HiveQL常用查询语句where、group by、having、join子句记录

由于hivesql中查询语句时,常用查询条件比较多,所以专门写一篇博文对HiveQL的查询语句进行总结,理清联系和区别。

目录

1. where子句(不能跟别名)

(1)比较运算符

(2)like和rlike(正则匹配)

(3)逻辑运算符and or not

2. group by子句(每...)

3. having子句(只用于group by之后)

4. join子句(A join B on A.key = B.key where X.key is null)

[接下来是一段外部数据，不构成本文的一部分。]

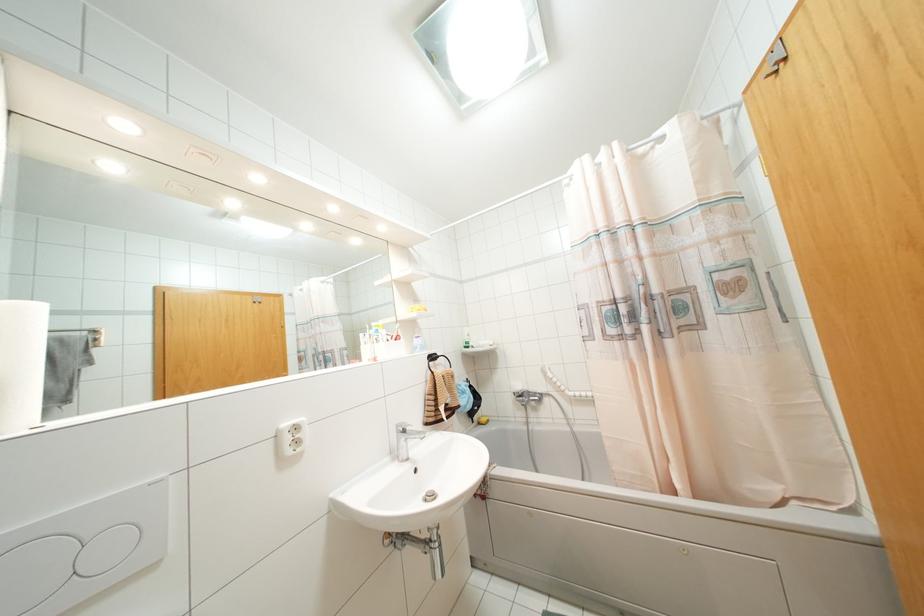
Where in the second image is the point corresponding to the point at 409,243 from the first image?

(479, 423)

(1)A join B on A.字段 = B.字段,连接两张表

(2)内连接(求交集)

(3)左外连接(求左表独有)

(4)右外连接(求右表独有)

(5)全外连接(求并集)

(6)去重全外连接(求并集并且去除交集部分)

(7)多表连接

(8)笛卡尔积


1. where子句

where子句使用一般紧接from tablename,并且where子句中不能使用字段别名

select ~ from tablename where语句

(1)比较运算符

< > 等价于= !(需要注意的是,<>会排除掉null值,如果想保留null,则用where a.id<>10 or a is null)
is null 
is not null;

A (not) between B and C:A介于[B,C]之间;

A in (B ,C):使用in运算列表中的值,即查询A=B、A=C的情况;

(2)like和rlike(正则匹配)

%代表任意个字符,通配符;_代表一个字符

A (not) like 'x%':A必须以x开头

A (not) like '%x':A必须以x结尾

A (not) like '%x%':A必须包含x

A (not) like ‘_5%’:A第2位数是5

A rlike '[Java正则表达式]'

ps:必须加单引号

(3)逻辑运算符and or not

同时查询两个字段,逻辑并、逻辑或、逻辑否

2. group by子句(每...)

group by子句通常和聚合函数一起使用,后接分组字段,分组后对每个组进行聚合操作

在不使用聚合函数的时候,group by 子句中必须包含所有的列,即select A,B,C from table group by A,B,C;否则会报错,但这样group by就只有去重的意义了;所以一般group by都需要跟聚合函数配合使用;

一般用于需求中要求每个XXX,便对该XXX字段进行group by分组。

此外,group by后和where后都不能接字段别名。

计算emp表中每个部门每个岗位的最高薪水

select deptno,job,max(sal) max_sal from emp group by deptno,job;

+---------+------------+----------+--+
| deptno  |    job     | max_sal  |
+---------+------------+----------+--+
| 10      | CLERK      | 1300.0   |
| 10      | MANAGER    | 2450.0   |
| 10      | PRESIDENT  | 5000.0   |
| 20      | ANALYST    | 3000.0   |
| 20      | CLERK      | 1100.0   |
| 20      | MANAGER    | 2975.0   |
| 30      | CLERK      | 950.0    |
| 30      | MANAGER    | 2850.0   |
| 30      | SALESMAN   | 1600.0   |
+---------+------------+----------+--+

ps:groupby,对多行聚合后输出一行的结果;若没有max(col)、collect_set(col)、concat_ws('~',col)等行转列,即多行变一行的sql条件,是没法聚合的会报错。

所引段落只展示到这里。